Observations: This was a fantastic and very intense battle. There was a lot of individual element moves as we both tried to out maneuver each other for tactical advantage. Almost everything was decided on my left flank. I have to admit I didn't expect that. Both sides were bouncing off of one another bound after bound. Very intense. Even with flank attacks elements managed to survive and throw the enemy back (recoil). The Gauls just didn't have it in them.

One thing I tried hard to do was avoid a straight up fight with his warbands. It isn't hard for them to get a quick kill on my blades, I was quite cautious about this. I did try to engage his cavalry wherever I could, managing to kill one.

I was quite surprised at how both generals managed to stay alive. We both committed them very early in the battle - something rare for both of us actually.

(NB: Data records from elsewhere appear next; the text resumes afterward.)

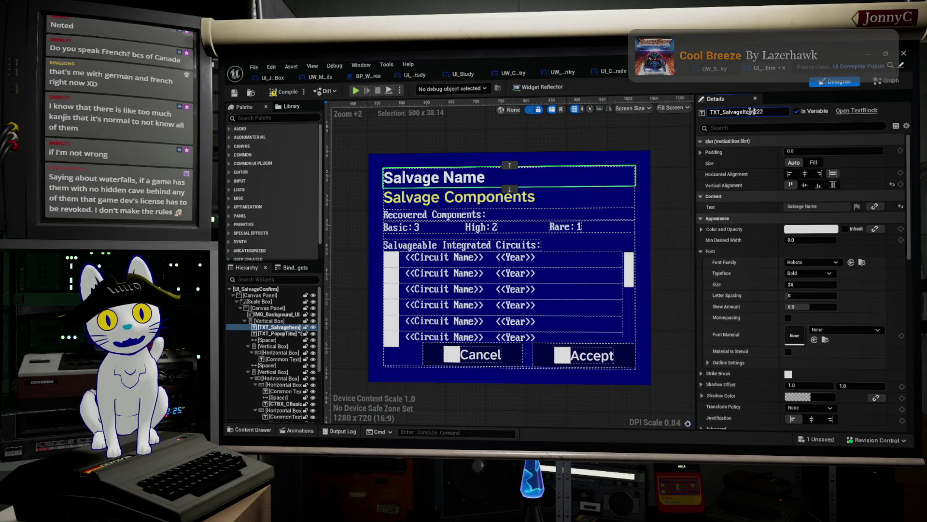
key("Return")
left_click(502, 195)
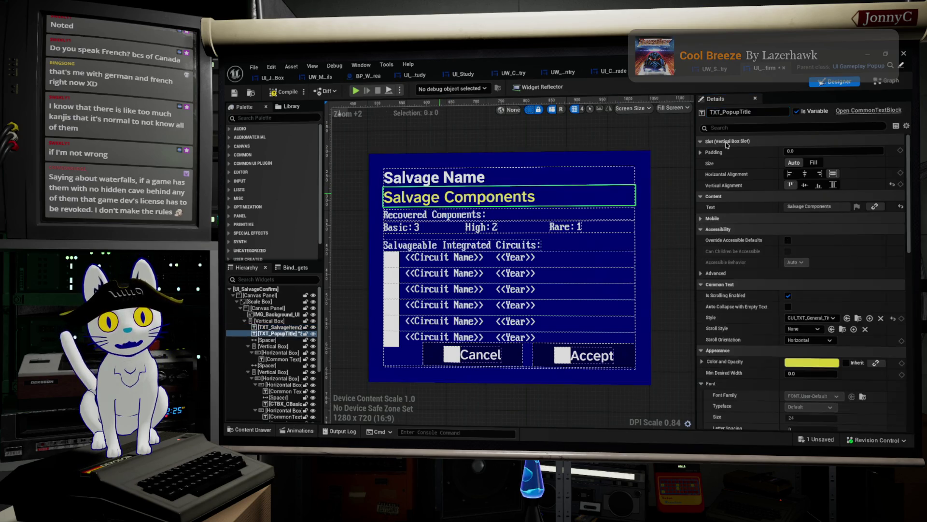
left_click(739, 112)
type("TXT_SalvageItem")
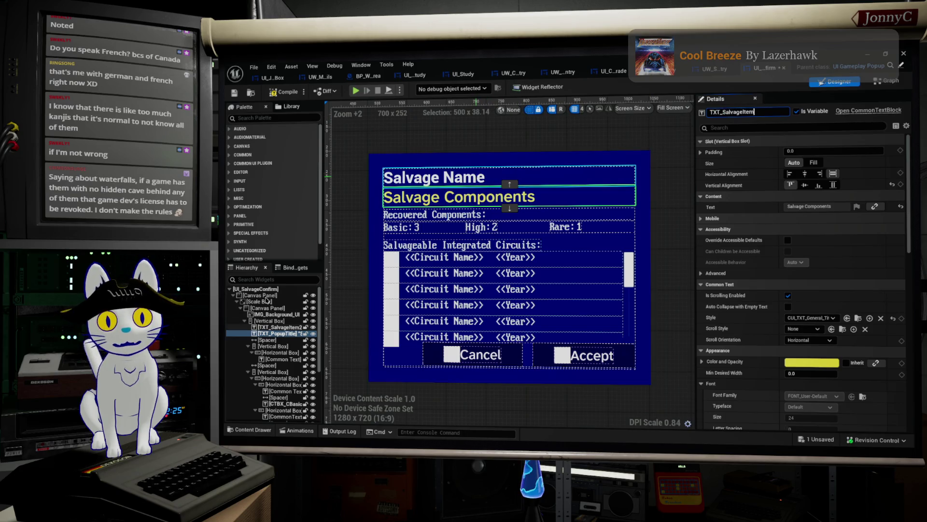
Find references to TXT_SalvageItem222 and jump to its second use.
left_click(281, 328)
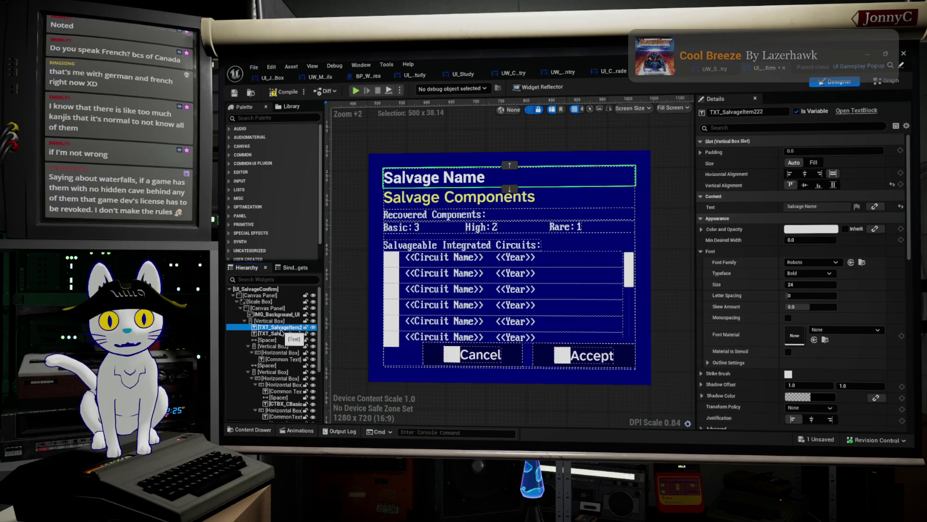
right_click(281, 332)
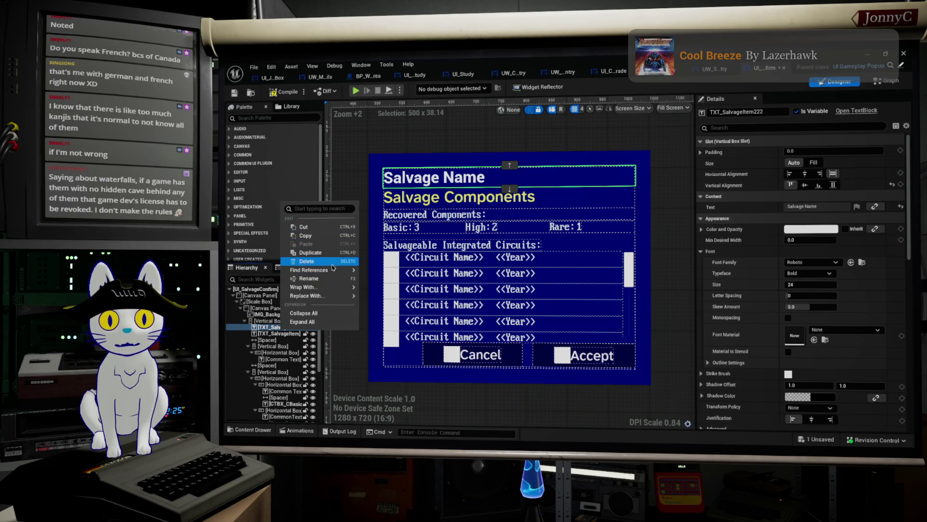
left_click(373, 276)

Anyway, was a very enjoyable battle. Great first run with the Gauls. Certainly not as crushing as the first battle in my last campaign!

Stay tuned for part II coming shortly.

Check out my other campaigns and write up in the Battle Reports link above to. Lots of good stuff there for DBA and more.

Some disinterested Roman camp followers.


  1. Very nice! Great pictures, great minis, and splendid camp!

  2. THanks Phil. Appreciated. Can't wait for the next battle.

  3. Awesome after battle report! marvelous figures/units and love the terrain along with lots of photos! Great!


  4. Thank you. It was a blast to try out the Gauls (well, play against them anyway). And yes, terrain adds so much to a battle. I love it! More to follow.

  5. Hi Kurtus, as someone who is just starting to explore DBA 3.0 I am very grateful to you for faithfully recording your battles and experience. Your battles look great too and I am already looking forward to your next report :-) Are most of your games solo? They have a good narrarive quality.